Tidak selamanya kita muda
Tidak selamanya kita kuat
Tidak selamanya kita jaya
Tidak selamanya kita hidup
Ini adalah sebait kutipan permenungan dari Pdt. Wilhelmus Latumahina saat merasakan dukacita oleh karena kehilangan putranya (yang baru lulus SMA), karena sebuah peristiwa kecelakaan. Pdt. Wilhelmus adalah seorang Gembala Sidang GBI Betsaida di Serpong, Tangerang. Peristiwa kecelakaan itu juga merenggut sukacita keluarganya.
Sejak tanggal 29 Desember 2020 hingga malam pergantian tahun di 31 Desember 2020 yang lalu, saya bersama keluarga memilih untuk merenungi hari-hari akhir satu tahun berjalan pada 2020 di sebuah rumah mungil di atas bukit. Bukit yang dinamakan Kacinambun Highland.
Bukan saja sekadar merenungi kesementaraan hidup, rasanya perenungan dalam privasi, yang tentu saja berarti mengambil jarak dari kerumunan dan keramaian, adalah sesuatu yang penting dalam masa-masa sulit akibat pandemi seperti pada tahun 2020 yang lalu. Perayaan dalam keramaian, kegiatan apa pun itu, bukanlah sesuatu yang dianjurkan. Rindu pun terkadang harus disimpan, sebab tidak mudah dan tak selalu aman untuk bepergian.
Dalam kenyataan keseharian dengan berbagai pembatasan dan penyesuaian selama hampir setahun, banyak hal yang tak lagi sama dan mungkin tak akan lagi pernah sama untuk selanjutnya. Bahkan bila pandemi (yang semoga saja) akan segera berakhir, kita mungkin sudah terbiasa dengan apa yang sudah berlangsung lama, dan oleh sebab itu menyesuaikan diri dengannya. Baik bagi anak sekolah, berbagai jenis pekerjaan, hiburan, wisata, maupun peribadatan, dan hal-hal lainnya.

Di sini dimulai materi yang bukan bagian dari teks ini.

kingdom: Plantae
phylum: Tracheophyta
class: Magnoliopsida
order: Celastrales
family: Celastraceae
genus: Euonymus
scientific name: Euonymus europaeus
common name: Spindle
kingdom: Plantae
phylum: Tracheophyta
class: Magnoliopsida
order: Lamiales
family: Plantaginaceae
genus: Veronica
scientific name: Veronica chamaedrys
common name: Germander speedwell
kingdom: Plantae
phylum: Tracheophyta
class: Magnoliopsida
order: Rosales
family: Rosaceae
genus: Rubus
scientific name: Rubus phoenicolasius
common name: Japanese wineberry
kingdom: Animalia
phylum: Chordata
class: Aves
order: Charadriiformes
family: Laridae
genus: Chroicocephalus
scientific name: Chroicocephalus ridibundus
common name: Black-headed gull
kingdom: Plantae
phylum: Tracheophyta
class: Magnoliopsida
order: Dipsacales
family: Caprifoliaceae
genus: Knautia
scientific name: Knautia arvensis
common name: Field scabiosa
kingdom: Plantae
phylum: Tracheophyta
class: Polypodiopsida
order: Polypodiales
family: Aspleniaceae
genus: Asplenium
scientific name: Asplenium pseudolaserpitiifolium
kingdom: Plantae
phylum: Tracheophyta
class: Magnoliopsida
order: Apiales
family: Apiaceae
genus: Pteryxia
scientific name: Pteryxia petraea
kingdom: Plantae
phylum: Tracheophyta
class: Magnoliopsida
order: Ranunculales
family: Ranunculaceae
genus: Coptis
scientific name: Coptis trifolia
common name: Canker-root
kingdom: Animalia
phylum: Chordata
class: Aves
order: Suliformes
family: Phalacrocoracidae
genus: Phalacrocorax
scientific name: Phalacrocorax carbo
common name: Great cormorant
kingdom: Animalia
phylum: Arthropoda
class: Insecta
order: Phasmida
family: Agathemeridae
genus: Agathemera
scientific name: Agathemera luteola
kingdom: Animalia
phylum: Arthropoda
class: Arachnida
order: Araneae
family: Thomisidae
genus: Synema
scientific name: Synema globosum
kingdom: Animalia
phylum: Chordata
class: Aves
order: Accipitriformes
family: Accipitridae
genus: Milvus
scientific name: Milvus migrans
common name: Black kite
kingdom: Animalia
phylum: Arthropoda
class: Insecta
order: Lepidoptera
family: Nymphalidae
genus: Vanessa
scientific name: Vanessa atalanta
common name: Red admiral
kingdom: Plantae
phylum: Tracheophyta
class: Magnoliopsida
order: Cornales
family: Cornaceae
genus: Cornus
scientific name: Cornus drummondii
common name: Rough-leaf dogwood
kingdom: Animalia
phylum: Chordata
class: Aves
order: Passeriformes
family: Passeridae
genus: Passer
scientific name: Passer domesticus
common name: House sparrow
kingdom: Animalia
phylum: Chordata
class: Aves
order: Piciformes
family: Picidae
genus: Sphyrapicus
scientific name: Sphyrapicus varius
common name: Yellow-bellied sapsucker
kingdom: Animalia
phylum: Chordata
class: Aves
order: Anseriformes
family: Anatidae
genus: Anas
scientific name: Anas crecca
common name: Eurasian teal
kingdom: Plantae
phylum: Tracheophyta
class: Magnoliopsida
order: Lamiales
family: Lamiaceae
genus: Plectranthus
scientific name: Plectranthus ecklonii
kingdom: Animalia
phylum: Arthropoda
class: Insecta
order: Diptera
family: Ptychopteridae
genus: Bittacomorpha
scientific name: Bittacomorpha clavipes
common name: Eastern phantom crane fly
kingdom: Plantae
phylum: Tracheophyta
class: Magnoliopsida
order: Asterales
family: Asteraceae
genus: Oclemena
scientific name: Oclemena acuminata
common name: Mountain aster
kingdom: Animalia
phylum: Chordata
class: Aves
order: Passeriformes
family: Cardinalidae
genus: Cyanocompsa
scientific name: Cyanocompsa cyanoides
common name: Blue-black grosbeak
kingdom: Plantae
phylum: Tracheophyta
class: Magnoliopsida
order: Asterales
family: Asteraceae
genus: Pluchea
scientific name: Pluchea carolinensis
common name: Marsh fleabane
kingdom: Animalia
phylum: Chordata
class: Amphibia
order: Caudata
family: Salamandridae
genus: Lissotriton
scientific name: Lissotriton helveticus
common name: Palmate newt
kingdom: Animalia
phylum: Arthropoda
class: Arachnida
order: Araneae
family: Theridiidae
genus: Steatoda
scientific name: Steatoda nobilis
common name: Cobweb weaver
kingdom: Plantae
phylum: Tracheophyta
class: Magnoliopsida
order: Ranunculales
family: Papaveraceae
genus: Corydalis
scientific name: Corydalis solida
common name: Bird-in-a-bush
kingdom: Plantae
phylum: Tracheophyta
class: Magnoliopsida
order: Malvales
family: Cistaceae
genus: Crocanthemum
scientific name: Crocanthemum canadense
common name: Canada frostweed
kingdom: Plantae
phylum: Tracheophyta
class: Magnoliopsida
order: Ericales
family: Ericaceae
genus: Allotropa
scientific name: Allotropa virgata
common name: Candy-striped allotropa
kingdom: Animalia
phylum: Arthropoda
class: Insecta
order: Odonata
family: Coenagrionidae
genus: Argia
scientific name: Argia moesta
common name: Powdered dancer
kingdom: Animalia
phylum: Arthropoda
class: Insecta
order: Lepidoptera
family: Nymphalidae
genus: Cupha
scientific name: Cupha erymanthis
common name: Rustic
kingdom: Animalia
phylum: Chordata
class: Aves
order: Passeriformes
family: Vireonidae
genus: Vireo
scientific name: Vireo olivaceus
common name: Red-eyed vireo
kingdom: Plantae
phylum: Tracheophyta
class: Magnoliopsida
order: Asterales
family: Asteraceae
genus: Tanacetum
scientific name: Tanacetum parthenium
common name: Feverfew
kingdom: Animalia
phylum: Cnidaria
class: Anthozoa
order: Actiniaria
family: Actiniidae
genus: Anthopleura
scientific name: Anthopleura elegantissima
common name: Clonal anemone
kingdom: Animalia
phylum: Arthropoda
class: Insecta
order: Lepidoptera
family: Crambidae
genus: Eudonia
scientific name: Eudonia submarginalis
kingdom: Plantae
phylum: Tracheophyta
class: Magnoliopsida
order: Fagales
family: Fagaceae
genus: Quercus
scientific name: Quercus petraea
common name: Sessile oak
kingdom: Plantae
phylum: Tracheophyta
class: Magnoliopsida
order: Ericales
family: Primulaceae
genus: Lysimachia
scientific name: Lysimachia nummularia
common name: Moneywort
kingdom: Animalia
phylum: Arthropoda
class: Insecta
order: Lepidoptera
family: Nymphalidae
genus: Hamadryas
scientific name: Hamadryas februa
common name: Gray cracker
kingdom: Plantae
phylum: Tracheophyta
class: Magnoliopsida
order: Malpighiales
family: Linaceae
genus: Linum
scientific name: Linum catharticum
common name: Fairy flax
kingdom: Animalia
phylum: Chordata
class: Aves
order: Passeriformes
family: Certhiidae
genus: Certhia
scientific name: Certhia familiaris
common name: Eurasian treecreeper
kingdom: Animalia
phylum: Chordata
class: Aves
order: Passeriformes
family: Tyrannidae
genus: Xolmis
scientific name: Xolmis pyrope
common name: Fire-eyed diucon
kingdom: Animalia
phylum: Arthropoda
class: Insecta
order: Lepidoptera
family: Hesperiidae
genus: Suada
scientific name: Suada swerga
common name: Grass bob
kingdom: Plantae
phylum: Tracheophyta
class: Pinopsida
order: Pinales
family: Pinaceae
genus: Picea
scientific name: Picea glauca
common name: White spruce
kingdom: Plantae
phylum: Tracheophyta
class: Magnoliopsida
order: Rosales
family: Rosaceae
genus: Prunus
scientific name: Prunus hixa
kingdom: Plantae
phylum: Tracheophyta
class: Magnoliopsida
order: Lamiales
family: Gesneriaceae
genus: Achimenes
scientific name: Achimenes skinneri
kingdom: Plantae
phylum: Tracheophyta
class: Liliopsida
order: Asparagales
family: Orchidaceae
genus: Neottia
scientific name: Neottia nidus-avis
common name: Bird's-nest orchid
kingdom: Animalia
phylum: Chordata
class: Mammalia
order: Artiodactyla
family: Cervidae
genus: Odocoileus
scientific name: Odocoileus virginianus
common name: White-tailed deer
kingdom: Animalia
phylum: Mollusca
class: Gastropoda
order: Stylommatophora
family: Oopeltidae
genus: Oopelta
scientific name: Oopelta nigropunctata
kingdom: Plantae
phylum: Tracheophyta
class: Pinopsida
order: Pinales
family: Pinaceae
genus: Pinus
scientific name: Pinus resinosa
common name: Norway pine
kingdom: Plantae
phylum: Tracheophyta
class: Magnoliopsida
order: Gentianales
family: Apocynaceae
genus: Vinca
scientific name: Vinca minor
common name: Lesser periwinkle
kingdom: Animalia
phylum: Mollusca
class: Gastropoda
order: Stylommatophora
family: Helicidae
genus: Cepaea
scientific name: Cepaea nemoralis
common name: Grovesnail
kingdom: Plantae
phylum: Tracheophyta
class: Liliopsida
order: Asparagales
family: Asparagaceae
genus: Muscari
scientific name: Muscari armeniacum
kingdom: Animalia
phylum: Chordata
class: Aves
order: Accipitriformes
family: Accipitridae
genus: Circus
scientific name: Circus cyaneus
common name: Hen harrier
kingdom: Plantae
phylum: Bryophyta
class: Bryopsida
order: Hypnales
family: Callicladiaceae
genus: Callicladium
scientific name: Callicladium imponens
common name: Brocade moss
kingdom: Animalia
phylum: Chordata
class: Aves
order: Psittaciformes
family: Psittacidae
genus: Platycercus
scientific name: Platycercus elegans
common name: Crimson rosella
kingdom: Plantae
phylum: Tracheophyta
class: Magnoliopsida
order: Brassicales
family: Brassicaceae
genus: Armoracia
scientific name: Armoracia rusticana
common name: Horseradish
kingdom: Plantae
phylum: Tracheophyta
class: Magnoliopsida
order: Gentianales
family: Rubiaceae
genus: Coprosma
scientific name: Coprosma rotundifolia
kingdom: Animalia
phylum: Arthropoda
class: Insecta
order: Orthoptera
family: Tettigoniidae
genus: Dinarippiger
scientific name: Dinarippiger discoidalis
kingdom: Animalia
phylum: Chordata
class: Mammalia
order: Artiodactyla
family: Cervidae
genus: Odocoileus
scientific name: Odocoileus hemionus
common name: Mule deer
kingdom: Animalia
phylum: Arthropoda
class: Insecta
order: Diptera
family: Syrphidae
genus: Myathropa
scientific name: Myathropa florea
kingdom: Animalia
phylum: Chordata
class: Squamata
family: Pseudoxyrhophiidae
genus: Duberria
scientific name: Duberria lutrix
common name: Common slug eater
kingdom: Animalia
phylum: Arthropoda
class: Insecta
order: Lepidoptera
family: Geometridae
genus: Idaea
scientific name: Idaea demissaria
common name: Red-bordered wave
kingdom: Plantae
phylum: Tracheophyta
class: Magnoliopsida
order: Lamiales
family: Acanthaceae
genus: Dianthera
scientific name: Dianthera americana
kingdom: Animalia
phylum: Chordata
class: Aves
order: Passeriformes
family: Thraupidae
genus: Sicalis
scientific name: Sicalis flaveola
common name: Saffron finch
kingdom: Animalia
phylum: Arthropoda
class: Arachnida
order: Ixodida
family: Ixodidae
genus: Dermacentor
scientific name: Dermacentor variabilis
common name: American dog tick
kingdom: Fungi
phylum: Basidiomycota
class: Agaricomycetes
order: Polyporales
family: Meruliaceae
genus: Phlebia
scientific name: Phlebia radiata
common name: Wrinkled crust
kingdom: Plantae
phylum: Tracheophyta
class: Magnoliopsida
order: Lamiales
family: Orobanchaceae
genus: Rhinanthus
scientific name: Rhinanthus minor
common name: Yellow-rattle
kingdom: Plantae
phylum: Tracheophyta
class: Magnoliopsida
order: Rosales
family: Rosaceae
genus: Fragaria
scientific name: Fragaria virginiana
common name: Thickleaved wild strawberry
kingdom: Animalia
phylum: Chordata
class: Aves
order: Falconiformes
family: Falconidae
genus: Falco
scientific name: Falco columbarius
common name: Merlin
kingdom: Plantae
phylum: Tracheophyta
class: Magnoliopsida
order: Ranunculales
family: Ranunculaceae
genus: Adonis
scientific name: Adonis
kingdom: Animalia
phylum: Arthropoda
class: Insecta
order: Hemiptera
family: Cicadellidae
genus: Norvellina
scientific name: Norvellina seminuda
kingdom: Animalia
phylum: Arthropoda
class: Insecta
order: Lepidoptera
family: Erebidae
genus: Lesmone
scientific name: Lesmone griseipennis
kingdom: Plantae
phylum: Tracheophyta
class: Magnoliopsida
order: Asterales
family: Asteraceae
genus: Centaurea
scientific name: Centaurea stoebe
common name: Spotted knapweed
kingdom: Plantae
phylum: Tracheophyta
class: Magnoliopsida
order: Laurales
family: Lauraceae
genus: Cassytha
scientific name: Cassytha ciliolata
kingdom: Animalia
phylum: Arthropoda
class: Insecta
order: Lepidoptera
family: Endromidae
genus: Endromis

Pada 31 Desember 2020, kebaktian malam pergantian tahun kami lakukan lebih awal. Pukul 20:00 WIB, setelah makan malam, kami anak-anak dan menantu Bapak dan Mamak, adik-adiknya, sepupu, bersama cucu-cucunya, tenggelam dalam kebaktian singkat dan sederhana, di tengah sunyinya malam yang dibalut hawa dingin alam pegunungan, di sebuah rumah yang mungil.
Pukul 21:00 WIB kebaktian malam pergantian tahun itu pun usai. Selanjutnya, masing-masing orang melakukan aktivitasnya masing-masing menunggu pukul 24:00 WIB. Anak-anak memilih menonton televisi dan bermain gim.
Malam itu, bagaimana pun anak-anak lebih bebas. Selain karena malam itu adalah momen sukacita, juga karena kami berada di rumah kakek dan nenek anak-anak.
Saya sendiri memilih berdiang di sebuah tungku dengan beberapa kayu bakar yang membara. Dalam perenungan itu semakin nyata bahwa kesehatan, baik pribadi dan keluarga, adalah investasi yang paling mahal. Setidaknya begitu dari pengalaman sepanjang tahun 2020 yang baru berlalu.